**WHAT IS BEING ASKED**
Among the records that follow, set down only the lines from the one containing "ことを話すことから「逃げている」とマイナス評価をされます。" to the one containing "日本国内の山一覧（3,000m以上）ファ", both included, exactly.

**INPUT MATERIAL**
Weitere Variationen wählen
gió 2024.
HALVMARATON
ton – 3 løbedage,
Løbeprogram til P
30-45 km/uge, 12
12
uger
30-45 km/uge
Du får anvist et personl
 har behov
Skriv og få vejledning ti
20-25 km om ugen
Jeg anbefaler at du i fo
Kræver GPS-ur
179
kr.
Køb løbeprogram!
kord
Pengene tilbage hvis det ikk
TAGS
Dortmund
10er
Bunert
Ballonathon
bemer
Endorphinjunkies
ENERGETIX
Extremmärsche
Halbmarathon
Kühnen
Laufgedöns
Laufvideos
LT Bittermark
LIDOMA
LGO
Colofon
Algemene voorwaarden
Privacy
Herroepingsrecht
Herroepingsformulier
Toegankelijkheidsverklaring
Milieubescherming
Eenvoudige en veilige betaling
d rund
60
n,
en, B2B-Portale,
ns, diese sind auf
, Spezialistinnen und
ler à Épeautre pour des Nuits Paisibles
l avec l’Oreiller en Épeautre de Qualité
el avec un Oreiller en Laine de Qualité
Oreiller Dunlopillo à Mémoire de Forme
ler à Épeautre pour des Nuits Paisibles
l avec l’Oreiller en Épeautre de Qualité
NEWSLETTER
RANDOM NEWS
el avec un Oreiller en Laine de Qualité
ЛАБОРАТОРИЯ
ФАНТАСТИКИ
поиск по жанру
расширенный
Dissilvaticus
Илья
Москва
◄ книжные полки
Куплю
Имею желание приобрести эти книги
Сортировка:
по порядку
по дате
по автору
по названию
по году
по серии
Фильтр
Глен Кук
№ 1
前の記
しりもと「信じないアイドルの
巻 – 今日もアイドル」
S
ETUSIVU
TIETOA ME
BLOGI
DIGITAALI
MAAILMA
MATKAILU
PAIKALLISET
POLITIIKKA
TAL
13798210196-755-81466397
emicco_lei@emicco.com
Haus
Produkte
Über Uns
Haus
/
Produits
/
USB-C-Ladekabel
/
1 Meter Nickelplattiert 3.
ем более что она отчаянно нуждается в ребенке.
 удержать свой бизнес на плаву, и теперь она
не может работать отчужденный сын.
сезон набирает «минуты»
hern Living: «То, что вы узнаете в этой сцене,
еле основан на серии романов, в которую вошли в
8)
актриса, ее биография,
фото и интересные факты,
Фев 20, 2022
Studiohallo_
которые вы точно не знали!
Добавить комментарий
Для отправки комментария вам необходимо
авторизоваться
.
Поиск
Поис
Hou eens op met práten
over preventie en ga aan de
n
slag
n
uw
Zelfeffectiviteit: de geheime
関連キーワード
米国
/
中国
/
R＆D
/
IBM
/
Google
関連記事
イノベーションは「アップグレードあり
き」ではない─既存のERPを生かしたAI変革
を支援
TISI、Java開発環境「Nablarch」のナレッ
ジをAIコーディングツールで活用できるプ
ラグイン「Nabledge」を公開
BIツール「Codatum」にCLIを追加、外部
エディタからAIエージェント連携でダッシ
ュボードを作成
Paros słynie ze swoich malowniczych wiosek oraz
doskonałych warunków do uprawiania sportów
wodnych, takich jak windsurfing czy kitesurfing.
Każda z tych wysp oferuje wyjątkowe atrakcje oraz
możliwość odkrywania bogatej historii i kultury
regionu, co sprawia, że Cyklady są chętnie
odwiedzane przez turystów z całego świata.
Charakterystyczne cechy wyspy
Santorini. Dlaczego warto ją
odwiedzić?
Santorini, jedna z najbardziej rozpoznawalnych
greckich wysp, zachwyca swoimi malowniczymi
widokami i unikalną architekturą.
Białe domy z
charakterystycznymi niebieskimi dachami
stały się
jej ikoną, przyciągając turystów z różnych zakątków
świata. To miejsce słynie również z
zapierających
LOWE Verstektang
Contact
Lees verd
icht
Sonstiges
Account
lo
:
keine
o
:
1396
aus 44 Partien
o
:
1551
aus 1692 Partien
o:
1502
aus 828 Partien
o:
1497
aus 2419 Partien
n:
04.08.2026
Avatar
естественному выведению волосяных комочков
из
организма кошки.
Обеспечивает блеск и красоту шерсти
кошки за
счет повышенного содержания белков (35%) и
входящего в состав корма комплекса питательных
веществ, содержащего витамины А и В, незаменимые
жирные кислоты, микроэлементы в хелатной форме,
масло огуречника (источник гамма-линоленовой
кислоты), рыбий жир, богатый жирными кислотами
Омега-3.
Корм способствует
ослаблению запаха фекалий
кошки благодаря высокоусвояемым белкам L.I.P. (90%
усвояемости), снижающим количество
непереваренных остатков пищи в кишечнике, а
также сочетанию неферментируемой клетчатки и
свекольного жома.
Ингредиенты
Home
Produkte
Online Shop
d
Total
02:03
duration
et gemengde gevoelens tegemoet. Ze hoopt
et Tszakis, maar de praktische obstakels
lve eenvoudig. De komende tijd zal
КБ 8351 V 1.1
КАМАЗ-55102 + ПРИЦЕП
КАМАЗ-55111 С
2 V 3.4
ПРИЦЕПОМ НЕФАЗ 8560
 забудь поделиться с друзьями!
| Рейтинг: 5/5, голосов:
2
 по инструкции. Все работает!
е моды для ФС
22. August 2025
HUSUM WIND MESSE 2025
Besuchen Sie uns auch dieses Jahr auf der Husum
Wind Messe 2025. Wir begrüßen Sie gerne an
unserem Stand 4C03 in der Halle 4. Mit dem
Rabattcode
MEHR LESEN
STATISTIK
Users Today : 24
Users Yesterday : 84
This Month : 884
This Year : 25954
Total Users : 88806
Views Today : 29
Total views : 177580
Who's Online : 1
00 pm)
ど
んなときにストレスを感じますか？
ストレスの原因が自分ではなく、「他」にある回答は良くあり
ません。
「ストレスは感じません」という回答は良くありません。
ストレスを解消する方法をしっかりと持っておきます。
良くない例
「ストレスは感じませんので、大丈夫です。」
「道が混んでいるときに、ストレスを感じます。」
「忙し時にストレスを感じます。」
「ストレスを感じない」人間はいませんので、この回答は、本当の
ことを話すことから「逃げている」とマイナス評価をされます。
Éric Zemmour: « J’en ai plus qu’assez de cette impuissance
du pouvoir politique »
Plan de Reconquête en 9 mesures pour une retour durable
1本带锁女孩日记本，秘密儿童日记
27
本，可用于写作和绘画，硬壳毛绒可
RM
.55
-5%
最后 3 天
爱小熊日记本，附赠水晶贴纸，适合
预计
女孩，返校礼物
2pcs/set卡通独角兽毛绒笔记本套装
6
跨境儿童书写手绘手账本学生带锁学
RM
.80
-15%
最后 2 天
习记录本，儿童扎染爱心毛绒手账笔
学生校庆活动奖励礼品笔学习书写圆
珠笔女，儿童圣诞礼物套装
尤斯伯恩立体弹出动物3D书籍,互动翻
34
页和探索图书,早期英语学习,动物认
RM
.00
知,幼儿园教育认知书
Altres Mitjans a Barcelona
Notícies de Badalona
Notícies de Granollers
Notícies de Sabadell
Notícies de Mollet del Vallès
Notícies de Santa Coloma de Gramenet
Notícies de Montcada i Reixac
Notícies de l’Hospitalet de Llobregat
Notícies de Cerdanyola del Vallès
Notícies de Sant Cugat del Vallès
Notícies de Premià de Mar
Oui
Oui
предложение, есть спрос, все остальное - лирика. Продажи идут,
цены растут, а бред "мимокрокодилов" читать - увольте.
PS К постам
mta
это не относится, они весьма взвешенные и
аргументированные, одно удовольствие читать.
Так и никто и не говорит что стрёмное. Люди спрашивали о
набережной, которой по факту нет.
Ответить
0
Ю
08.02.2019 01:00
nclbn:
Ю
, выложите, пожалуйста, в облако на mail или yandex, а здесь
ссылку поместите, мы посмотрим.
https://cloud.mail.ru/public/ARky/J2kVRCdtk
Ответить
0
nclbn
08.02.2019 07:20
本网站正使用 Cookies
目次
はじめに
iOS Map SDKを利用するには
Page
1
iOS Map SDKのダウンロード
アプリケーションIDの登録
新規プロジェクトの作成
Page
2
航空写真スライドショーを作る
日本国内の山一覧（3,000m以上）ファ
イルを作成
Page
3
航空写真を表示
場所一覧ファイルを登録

**REPLY**
ことを話すことから「逃げている」とマイナス評価をされます。
Éric Zemmour: « J’en ai plus qu’assez de cette impuissance
du pouvoir politique »
Plan de Reconquête en 9 mesures pour une retour durable
1本带锁女孩日记本，秘密儿童日记
27
本，可用于写作和绘画，硬壳毛绒可
RM
.55
-5%
最后 3 天
爱小熊日记本，附赠水晶贴纸，适合
预计
女孩，返校礼物
2pcs/set卡通独角兽毛绒笔记本套装
6
跨境儿童书写手绘手账本学生带锁学
RM
.80
-15%
最后 2 天
习记录本，儿童扎染爱心毛绒手账笔
学生校庆活动奖励礼品笔学习书写圆
珠笔女，儿童圣诞礼物套装
尤斯伯恩立体弹出动物3D书籍,互动翻
34
页和探索图书,早期英语学习,动物认
RM
.00
知,幼儿园教育认知书
Altres Mitjans a Barcelona
Notícies de Badalona
Notícies de Granollers
Notícies de Sabadell
Notícies de Mollet del Vallès
Notícies de Santa Coloma de Gramenet
Notícies de Montcada i Reixac
Notícies de l’Hospitalet de Llobregat
Notícies de Cerdanyola del Vallès
Notícies de Sant Cugat del Vallès
Notícies de Premià de Mar
Oui
Oui
предложение, есть спрос, все остальное - лирика. Продажи идут,
цены растут, а бред "мимокрокодилов" читать - увольте.
PS К постам
mta
это не относится, они весьма взвешенные и
аргументированные, одно удовольствие читать.
Так и никто и не говорит что стрёмное. Люди спрашивали о
набережной, которой по факту нет.
Ответить
0
Ю
08.02.2019 01:00
nclbn:
Ю
, выложите, пожалуйста, в облако на mail или yandex, а здесь
ссылку поместите, мы посмотрим.
https://cloud.mail.ru/public/ARky/J2kVRCdtk
Ответить
0
nclbn
08.02.2019 07:20
本网站正使用 Cookies
目次
はじめに
iOS Map SDKを利用するには
Page
1
iOS Map SDKのダウンロード
アプリケーションIDの登録
新規プロジェクトの作成
Page
2
航空写真スライドショーを作る
日本国内の山一覧（3,000m以上）ファ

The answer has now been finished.